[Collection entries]
—————
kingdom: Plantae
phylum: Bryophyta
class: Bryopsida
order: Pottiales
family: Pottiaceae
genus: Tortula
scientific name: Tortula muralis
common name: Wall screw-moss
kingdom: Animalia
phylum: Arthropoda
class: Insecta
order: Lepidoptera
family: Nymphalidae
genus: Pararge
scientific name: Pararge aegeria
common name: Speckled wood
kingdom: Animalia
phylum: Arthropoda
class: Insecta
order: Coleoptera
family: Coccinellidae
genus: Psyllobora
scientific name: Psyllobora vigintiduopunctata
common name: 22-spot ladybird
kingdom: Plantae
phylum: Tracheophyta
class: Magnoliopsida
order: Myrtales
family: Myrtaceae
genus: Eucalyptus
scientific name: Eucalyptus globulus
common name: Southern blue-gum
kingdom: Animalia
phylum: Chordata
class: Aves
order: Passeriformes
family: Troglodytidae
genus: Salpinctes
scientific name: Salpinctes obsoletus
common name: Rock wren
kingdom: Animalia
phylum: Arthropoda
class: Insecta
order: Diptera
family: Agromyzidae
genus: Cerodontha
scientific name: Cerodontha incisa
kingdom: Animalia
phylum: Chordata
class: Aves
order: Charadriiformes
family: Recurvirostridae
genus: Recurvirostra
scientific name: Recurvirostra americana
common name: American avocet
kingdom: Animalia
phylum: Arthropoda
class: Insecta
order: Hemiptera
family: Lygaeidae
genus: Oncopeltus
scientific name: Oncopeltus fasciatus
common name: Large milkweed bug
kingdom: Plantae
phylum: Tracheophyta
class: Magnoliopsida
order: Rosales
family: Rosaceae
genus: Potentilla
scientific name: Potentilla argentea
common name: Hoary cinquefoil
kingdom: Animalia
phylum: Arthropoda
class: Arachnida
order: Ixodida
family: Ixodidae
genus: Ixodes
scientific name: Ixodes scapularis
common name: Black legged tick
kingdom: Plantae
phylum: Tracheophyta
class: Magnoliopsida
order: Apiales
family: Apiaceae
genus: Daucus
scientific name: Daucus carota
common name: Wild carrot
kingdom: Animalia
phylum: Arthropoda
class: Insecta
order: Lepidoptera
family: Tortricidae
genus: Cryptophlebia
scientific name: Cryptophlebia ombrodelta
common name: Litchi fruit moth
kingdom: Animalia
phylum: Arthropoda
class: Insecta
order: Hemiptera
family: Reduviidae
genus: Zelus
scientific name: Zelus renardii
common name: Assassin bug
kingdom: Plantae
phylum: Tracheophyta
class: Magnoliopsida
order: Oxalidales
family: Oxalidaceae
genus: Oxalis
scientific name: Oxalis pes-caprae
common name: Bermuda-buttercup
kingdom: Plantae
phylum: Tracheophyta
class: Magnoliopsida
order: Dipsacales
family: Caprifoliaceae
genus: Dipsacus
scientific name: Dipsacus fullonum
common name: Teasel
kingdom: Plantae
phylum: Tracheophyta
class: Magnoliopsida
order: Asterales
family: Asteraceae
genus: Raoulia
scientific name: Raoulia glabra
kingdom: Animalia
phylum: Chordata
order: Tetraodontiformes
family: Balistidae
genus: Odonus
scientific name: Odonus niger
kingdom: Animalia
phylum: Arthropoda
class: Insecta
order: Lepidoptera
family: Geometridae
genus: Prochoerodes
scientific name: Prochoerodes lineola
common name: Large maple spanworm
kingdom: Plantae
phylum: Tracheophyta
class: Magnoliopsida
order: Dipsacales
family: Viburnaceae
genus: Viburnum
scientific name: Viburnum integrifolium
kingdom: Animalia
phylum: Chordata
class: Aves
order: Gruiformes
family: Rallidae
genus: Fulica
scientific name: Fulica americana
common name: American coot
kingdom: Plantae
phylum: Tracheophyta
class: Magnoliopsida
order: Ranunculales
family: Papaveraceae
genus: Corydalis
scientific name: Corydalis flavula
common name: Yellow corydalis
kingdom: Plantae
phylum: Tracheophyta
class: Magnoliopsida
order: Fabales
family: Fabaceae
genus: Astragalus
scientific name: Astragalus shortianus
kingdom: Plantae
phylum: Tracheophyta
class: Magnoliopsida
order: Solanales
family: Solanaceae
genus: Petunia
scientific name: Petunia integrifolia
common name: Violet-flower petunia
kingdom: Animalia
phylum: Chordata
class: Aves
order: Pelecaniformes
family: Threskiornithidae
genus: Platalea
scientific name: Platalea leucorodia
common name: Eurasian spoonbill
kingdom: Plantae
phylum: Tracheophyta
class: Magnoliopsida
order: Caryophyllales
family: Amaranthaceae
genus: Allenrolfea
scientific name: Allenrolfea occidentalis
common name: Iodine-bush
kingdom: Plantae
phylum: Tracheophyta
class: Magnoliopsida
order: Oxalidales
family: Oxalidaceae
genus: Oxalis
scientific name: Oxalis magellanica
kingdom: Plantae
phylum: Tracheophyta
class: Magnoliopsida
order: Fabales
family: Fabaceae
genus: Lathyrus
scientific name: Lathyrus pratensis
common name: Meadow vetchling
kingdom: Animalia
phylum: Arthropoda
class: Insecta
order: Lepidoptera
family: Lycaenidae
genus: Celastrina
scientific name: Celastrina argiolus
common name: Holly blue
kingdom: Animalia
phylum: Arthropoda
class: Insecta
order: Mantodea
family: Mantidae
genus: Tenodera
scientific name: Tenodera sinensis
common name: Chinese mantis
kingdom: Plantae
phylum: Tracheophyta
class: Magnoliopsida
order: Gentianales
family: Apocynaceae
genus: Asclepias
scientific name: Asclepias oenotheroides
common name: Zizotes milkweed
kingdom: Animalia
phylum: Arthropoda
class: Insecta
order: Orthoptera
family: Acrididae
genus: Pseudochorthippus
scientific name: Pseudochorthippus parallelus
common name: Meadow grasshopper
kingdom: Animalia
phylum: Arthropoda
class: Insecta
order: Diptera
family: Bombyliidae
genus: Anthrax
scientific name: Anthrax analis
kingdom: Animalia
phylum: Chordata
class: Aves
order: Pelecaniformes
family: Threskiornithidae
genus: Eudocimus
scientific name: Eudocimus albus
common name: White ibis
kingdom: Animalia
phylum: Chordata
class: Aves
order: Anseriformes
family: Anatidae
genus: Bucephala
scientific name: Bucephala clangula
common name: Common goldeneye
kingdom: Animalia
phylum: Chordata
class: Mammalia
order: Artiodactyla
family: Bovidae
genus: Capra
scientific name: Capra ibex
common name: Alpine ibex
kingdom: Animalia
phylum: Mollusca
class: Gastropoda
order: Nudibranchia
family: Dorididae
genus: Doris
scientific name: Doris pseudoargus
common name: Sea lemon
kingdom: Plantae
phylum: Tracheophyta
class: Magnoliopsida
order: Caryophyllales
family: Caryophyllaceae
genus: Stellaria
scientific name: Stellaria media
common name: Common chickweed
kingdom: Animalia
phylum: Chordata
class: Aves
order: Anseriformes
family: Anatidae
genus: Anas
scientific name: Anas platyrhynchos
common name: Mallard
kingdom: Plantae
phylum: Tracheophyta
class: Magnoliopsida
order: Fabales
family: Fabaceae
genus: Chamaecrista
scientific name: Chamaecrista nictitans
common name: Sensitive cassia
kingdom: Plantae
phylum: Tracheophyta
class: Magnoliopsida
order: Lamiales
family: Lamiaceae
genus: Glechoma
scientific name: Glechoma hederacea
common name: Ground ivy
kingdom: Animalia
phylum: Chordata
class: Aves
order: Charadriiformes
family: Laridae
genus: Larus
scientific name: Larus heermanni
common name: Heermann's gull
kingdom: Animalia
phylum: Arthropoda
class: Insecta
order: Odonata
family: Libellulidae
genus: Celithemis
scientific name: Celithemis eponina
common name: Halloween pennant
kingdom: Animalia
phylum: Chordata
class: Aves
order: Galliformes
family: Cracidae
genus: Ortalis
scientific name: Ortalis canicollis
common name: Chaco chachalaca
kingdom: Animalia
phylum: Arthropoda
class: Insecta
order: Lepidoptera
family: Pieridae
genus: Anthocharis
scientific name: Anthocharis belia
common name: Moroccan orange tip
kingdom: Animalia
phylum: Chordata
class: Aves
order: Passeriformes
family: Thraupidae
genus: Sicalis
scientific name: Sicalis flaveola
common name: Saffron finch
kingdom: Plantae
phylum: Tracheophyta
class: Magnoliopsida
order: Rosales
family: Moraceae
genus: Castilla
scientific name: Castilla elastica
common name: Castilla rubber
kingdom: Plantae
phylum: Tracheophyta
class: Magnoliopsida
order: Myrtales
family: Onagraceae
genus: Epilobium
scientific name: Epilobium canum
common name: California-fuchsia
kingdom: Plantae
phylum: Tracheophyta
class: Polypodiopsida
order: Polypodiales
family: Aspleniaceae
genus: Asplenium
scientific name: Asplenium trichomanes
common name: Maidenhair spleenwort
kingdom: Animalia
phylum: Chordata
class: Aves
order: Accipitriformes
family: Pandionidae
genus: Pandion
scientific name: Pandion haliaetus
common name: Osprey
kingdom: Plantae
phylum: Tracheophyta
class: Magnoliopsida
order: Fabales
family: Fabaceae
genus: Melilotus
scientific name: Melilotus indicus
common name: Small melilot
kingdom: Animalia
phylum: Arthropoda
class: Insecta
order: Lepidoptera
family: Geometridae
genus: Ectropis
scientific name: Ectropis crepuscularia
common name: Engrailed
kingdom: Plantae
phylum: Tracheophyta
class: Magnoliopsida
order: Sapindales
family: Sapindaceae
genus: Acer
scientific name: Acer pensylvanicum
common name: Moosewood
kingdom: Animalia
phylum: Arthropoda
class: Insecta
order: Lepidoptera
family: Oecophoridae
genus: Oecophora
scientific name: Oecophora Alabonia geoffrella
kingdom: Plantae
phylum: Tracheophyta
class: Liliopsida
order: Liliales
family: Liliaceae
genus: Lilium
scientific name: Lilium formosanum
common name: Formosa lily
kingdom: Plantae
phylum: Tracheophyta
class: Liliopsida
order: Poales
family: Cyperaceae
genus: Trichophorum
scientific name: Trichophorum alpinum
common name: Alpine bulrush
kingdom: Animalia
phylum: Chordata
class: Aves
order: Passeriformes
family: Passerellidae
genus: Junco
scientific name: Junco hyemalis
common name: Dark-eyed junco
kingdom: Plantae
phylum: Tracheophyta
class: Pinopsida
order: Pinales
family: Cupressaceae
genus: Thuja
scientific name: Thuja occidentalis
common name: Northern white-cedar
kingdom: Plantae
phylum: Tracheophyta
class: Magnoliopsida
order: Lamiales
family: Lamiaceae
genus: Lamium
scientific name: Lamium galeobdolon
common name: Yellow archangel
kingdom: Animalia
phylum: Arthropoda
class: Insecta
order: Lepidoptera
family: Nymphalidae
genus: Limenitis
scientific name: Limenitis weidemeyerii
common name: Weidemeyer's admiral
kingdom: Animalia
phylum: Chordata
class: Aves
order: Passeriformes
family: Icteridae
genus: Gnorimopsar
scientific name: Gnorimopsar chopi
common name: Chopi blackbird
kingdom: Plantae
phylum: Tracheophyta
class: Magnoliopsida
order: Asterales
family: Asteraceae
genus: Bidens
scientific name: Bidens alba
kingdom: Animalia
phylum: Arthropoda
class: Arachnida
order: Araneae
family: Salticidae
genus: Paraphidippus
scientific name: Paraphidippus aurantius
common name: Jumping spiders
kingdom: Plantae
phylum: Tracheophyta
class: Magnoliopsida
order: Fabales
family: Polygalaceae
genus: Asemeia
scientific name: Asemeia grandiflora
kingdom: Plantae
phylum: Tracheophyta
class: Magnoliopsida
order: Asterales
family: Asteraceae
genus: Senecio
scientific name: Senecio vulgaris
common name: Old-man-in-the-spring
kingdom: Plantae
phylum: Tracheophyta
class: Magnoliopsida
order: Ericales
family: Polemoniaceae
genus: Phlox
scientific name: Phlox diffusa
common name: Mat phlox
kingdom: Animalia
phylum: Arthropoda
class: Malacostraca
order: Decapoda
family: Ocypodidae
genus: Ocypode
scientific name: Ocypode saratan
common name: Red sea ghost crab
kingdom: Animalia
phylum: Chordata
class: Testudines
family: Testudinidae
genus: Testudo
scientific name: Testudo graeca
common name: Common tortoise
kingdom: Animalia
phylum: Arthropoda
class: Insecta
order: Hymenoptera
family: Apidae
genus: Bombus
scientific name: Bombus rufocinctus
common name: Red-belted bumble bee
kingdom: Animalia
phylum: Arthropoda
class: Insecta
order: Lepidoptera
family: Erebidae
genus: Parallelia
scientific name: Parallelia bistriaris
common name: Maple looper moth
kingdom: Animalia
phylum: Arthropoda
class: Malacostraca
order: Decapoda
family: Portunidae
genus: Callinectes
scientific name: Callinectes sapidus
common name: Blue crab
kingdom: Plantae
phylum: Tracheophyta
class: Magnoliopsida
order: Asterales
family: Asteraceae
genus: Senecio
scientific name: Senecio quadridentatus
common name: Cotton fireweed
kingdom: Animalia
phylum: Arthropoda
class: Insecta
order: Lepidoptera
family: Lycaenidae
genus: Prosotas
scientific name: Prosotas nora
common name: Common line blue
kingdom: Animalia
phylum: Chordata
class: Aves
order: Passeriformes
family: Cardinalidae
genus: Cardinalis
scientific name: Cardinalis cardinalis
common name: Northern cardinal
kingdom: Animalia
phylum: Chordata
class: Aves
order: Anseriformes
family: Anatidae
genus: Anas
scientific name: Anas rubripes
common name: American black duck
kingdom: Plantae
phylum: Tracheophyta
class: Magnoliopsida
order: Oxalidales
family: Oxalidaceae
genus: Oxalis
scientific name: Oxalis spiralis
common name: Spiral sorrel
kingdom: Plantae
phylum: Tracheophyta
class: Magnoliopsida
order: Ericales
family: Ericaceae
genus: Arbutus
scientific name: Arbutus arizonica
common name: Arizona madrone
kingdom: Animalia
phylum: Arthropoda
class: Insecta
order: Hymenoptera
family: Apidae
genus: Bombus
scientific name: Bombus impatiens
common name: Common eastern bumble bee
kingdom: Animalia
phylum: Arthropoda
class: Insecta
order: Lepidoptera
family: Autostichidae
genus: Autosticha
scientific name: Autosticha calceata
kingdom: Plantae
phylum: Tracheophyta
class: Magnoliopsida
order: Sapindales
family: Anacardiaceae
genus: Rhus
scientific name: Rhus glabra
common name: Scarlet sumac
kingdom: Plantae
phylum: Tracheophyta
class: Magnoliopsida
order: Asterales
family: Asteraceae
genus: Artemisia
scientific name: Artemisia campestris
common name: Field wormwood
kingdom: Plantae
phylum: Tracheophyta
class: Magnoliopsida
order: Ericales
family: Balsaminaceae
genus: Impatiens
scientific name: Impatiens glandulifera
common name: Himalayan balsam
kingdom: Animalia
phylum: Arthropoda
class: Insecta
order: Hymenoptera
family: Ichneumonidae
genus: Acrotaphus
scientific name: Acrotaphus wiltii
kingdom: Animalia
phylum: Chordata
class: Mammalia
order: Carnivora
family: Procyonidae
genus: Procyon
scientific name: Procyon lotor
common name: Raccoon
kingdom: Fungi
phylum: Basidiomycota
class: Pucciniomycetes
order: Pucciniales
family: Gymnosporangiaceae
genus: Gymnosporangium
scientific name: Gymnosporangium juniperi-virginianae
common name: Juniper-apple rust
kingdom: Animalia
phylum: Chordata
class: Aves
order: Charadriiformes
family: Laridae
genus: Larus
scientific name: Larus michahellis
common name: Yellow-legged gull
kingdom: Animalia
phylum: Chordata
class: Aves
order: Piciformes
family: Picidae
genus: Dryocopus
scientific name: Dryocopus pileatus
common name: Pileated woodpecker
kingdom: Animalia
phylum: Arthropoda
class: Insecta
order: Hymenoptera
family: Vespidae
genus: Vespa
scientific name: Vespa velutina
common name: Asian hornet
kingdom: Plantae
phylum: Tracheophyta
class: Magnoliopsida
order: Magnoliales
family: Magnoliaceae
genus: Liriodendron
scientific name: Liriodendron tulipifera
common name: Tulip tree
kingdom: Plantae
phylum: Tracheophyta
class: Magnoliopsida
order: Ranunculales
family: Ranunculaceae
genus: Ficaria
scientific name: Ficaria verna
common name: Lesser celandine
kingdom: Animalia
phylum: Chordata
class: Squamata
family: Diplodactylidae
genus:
—————
TASK DESCRIPTION |
Copy out the lines of the data above verbatim, everything from the line containing "family: Polygalaceae" down to the line containing "common name: Mat phlox", both included.

FINISHED ANSWER |
family: Polygalaceae
genus: Asemeia
scientific name: Asemeia grandiflora
kingdom: Plantae
phylum: Tracheophyta
class: Magnoliopsida
order: Asterales
family: Asteraceae
genus: Senecio
scientific name: Senecio vulgaris
common name: Old-man-in-the-spring
kingdom: Plantae
phylum: Tracheophyta
class: Magnoliopsida
order: Ericales
family: Polemoniaceae
genus: Phlox
scientific name: Phlox diffusa
common name: Mat phlox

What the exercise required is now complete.